If one looks at this year’s ads for Ramadan, and this year is neither better and nor worse than any other year, here’s the elements we see: a lantern in all shapes or forms, a moon in all its states (early, new, full, past-full), Arabic typography, Islamic arabesque motifs, a mosque (look closely and in one ad you will see the Taj Mahal instead), English rendition of the greetings (hello Dubai expats!).

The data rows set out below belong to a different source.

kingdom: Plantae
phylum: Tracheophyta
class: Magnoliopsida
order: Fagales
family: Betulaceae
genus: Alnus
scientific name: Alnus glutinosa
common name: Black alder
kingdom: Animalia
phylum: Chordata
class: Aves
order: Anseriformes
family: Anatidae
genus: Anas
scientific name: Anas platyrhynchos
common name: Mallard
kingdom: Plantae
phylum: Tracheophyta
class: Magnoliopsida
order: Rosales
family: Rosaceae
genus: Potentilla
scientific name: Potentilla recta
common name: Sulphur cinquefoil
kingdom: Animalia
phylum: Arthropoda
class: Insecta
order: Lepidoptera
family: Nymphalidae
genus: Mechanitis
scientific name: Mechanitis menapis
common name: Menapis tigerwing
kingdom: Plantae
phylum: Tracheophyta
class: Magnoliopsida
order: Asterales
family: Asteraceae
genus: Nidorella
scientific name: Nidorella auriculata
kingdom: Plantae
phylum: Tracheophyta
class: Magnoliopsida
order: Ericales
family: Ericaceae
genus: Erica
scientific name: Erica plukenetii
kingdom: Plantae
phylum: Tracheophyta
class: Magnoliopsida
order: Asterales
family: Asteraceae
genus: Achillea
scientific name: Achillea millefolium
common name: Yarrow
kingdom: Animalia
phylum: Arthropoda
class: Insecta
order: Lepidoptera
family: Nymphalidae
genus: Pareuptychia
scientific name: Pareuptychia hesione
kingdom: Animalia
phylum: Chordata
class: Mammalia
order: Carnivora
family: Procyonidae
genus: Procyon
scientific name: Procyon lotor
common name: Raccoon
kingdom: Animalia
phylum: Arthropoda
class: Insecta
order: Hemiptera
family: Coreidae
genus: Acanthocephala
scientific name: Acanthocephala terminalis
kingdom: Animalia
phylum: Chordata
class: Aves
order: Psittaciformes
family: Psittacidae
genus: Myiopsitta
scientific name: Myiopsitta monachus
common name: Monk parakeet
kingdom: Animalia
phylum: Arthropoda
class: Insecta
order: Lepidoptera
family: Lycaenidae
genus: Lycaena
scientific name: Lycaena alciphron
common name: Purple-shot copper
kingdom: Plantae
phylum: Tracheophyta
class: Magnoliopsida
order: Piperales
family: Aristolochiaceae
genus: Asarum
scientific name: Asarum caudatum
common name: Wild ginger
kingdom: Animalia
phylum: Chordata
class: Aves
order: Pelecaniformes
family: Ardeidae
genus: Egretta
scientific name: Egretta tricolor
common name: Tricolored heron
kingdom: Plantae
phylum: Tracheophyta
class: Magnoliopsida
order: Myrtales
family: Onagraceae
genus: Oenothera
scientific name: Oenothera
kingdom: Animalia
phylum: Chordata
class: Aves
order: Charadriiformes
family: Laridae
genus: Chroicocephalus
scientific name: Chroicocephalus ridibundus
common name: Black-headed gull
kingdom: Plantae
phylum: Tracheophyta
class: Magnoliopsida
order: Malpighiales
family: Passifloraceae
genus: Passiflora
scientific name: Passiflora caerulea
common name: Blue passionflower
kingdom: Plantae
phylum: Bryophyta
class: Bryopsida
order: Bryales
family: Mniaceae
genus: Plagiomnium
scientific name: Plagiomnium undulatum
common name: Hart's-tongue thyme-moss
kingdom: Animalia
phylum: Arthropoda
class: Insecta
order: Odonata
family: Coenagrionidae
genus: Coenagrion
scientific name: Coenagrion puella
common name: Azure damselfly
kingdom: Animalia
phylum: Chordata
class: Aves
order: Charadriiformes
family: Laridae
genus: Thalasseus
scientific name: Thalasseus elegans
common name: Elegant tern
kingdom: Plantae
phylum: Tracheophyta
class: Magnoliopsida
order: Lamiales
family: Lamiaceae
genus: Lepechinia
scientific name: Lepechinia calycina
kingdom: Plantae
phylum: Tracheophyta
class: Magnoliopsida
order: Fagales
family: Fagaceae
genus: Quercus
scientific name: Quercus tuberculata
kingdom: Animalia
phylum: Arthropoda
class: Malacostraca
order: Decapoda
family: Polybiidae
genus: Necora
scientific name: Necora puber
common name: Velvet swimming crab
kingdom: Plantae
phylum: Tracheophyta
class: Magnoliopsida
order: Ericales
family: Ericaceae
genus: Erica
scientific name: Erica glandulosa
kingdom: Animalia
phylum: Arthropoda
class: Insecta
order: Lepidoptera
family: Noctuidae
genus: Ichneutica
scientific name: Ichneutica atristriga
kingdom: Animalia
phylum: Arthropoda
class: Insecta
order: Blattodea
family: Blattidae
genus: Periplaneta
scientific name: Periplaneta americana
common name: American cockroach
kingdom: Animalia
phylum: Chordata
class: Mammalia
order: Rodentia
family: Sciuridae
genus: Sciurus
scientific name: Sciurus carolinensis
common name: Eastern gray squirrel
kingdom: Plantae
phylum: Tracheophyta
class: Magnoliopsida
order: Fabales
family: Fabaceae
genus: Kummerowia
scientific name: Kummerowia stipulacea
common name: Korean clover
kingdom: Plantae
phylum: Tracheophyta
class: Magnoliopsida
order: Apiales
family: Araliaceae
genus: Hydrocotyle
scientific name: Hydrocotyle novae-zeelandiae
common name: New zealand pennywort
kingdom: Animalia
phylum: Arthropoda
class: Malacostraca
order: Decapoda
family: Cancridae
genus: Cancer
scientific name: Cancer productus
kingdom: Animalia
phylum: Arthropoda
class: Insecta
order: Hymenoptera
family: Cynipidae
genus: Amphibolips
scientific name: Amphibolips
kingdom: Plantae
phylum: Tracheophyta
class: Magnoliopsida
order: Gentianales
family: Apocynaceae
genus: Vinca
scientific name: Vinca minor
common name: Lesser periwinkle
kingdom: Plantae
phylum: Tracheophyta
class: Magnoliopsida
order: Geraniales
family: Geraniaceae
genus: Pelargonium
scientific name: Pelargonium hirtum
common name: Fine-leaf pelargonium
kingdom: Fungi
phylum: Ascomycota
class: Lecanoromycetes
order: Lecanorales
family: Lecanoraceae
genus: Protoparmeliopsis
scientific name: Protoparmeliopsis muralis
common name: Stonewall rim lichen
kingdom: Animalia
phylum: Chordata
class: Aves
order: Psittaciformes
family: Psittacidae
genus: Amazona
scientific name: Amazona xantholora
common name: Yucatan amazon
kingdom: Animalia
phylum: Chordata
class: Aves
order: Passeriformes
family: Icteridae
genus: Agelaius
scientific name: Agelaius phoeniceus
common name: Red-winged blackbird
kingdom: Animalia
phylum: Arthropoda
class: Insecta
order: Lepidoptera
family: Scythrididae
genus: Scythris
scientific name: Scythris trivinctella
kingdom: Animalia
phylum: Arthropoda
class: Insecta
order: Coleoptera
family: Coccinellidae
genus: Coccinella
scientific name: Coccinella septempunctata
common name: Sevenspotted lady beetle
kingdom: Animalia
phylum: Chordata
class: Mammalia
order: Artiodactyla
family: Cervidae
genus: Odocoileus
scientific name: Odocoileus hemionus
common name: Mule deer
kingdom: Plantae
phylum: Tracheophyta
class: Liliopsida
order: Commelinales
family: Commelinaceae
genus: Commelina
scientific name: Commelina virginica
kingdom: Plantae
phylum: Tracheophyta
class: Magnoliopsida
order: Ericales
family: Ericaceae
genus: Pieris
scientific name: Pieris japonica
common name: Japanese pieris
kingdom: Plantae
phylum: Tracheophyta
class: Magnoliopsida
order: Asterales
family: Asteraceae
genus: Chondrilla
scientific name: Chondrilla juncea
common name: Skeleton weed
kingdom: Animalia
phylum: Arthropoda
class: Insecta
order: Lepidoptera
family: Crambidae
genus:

To be honest, very few ads stand out, and in many ways, the logos of the brands are interchangeable. The colours are similar – they range from pistachio to dark navy blue, the typography – albeit for some few exceptions – is the rendition of what is thought to be liked by the target audience. The lanterns are all in motifs, with a cold digital light inside them. Naturally, the moon is there, for better or for worse, illuminating a contrasting background, which brings little or no warmth or intimacy.
This is not to say the ads are “bad”, they are simply bland with no distinctive flavour. Very of few of them, if any at all, relate to the brands they are parading. There are some ads, which were smart enough to deal with the “usual” elements obliquely.One of the most difficult elements in a Ramadan ad is to incorporate one’s brand without having it get in the way of the occasion. Few manage to do it, yet advertising agency Clementine and sister PR company Noise stun in these Ramadan greetings - they really are creatively tailourmade for the brands. The French say "c'est compliqué de faire simple" (it is difficult to do something simple), but the French have not met the creatives who came up with this for the two companies.
But if we are to go back to the cards, be they digital or printed, which is the most ubiquitous mean of advertising during Ramadan, we cannot but somber into repetitive ideas.
One skims through them carelessly as they arrive in the mail, or in our feed – be it Facebook, Twitter or Instagram. Maybe we pay attention if there are offers, sales or discounts in tow. Creatively however, they are simple used, abused stale ideas, which come back every year. But the clients are happy and the creatives live with the hope of “maybe-next-year”.
Till then, it will be lanterns, moons, Arabic typography and arabesque motifs.